Exercise details:
Take the lines below beginning at the line that has "2: (369, 368)" and stopping after the line that has "18: (308, 310)", and print them exactly as they are, with no other lines.

(Data supplied Opens)

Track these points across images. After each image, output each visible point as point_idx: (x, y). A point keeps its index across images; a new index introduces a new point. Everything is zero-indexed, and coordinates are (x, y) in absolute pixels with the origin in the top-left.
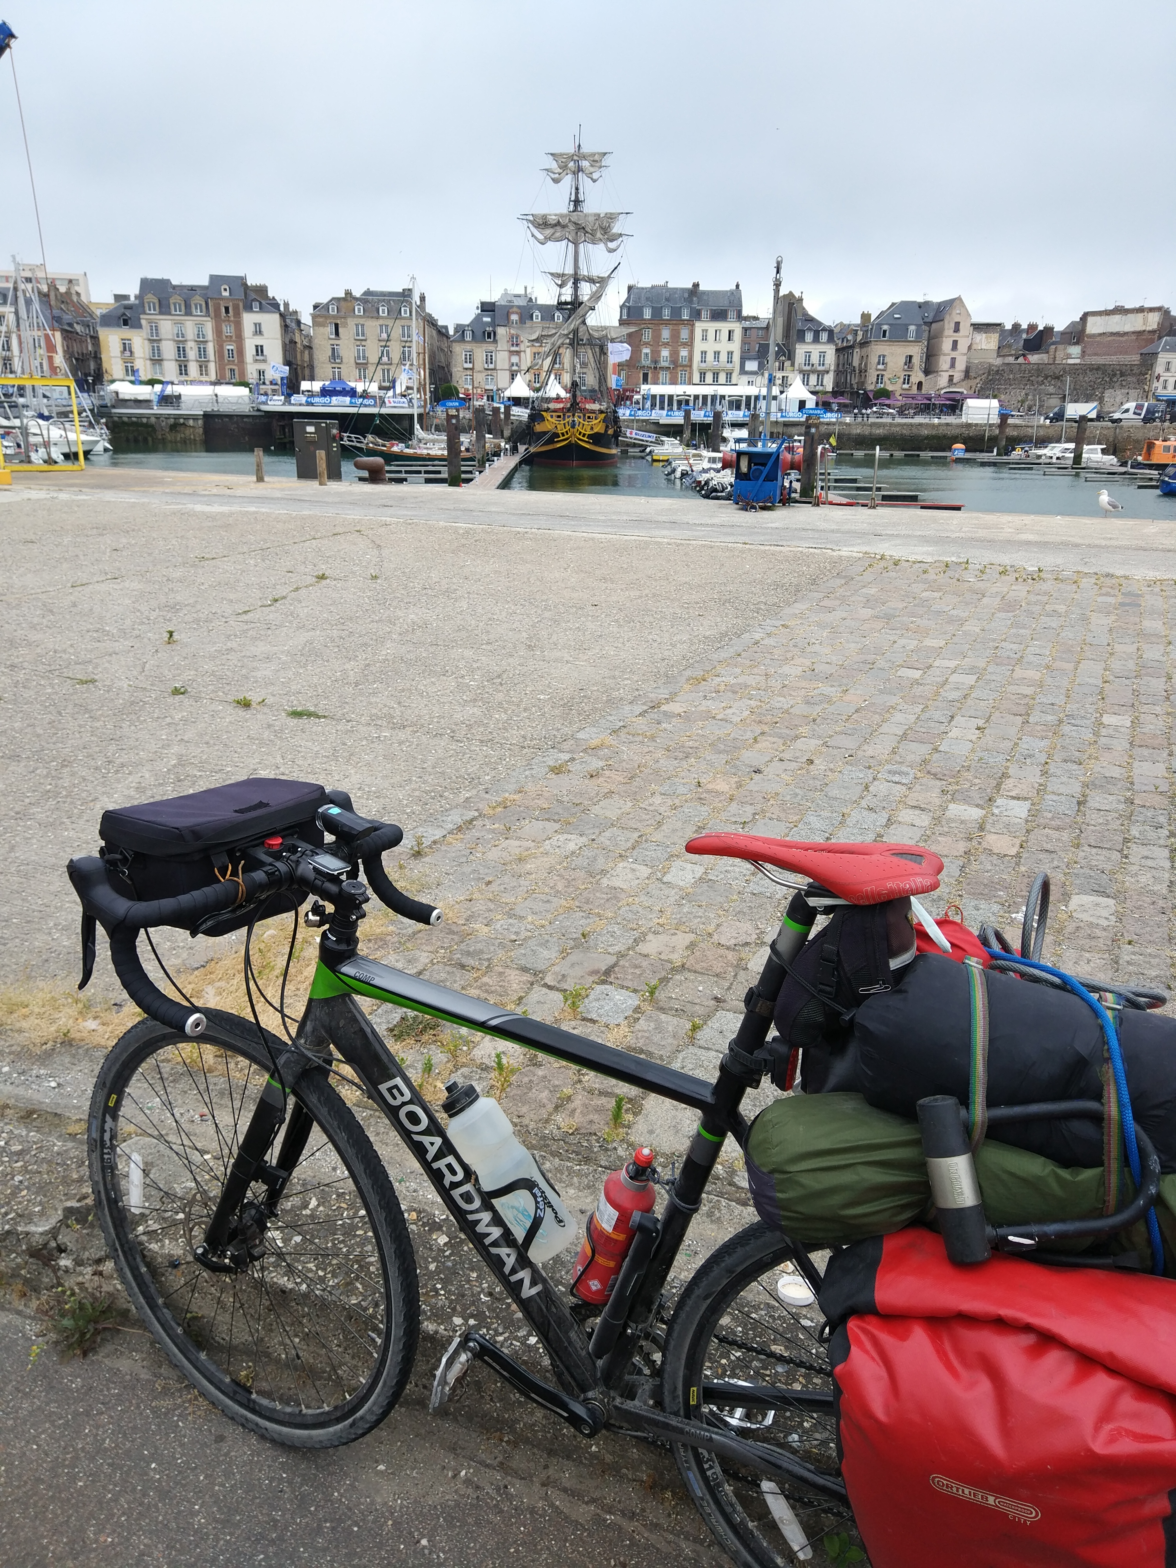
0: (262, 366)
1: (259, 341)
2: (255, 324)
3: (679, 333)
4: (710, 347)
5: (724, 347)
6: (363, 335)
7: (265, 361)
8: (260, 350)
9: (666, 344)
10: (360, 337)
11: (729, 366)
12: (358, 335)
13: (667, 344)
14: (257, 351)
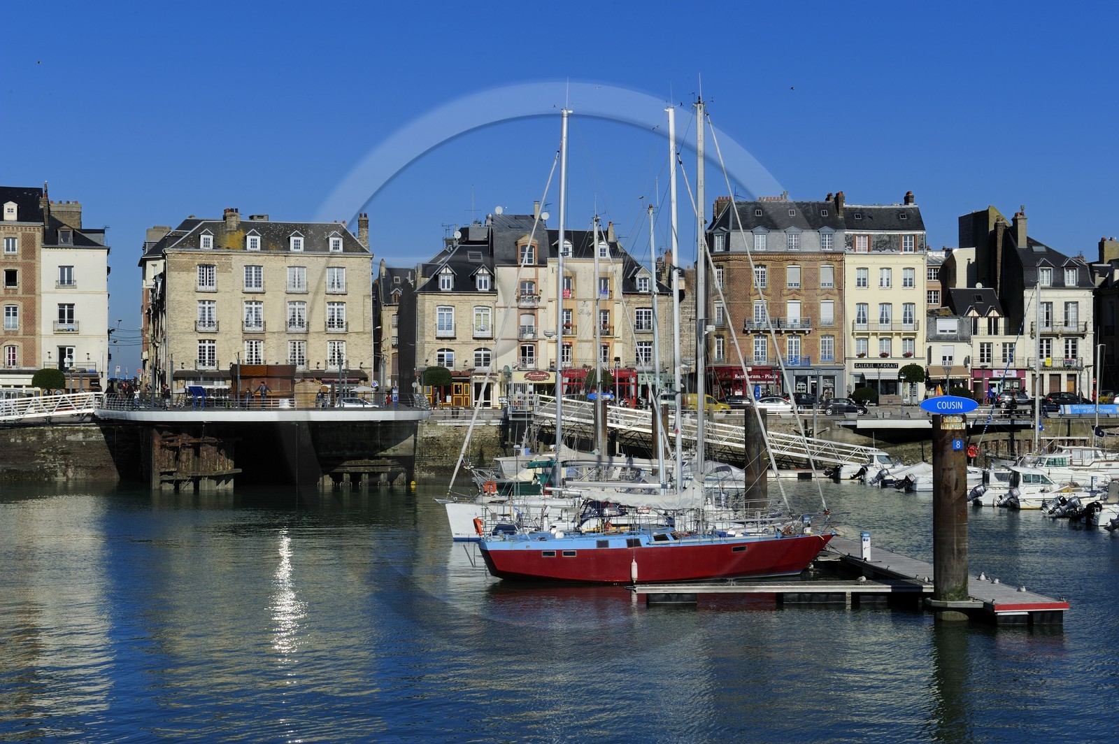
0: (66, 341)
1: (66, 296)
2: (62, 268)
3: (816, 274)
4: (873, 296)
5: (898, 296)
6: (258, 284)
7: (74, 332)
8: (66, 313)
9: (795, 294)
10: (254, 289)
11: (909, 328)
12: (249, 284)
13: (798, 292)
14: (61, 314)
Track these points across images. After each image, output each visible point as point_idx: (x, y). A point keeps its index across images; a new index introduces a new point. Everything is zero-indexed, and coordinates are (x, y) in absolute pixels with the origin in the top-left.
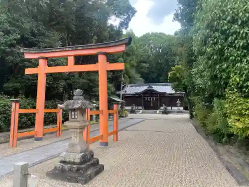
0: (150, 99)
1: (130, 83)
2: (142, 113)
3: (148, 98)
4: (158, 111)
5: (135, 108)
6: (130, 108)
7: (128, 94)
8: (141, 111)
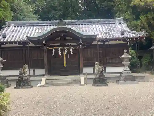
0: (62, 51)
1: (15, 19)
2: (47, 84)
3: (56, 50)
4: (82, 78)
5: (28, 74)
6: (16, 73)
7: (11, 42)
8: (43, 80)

(Data supplied Closes)
(Data supplied Opens)

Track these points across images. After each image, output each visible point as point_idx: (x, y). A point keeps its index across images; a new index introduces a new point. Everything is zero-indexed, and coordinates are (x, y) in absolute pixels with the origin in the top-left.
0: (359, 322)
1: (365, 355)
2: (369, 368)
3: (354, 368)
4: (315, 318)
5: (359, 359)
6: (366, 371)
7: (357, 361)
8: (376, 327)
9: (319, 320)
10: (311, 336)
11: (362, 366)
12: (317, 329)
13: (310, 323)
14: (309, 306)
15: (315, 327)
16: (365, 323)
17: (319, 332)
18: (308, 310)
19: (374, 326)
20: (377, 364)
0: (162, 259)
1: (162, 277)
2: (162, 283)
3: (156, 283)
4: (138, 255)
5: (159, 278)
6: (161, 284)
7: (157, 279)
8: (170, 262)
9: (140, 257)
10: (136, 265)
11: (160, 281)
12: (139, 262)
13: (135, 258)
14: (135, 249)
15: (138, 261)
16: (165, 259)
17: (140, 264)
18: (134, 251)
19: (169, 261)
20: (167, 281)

(Data supplied Closes)

Solution:
2: (369, 368)
3: (354, 368)
4: (315, 318)
5: (359, 359)
6: (366, 371)
7: (357, 361)
8: (376, 327)
9: (319, 320)
10: (311, 336)
11: (362, 366)
12: (317, 329)
13: (310, 323)
14: (309, 306)
15: (315, 327)
16: (365, 323)
17: (319, 332)
18: (308, 310)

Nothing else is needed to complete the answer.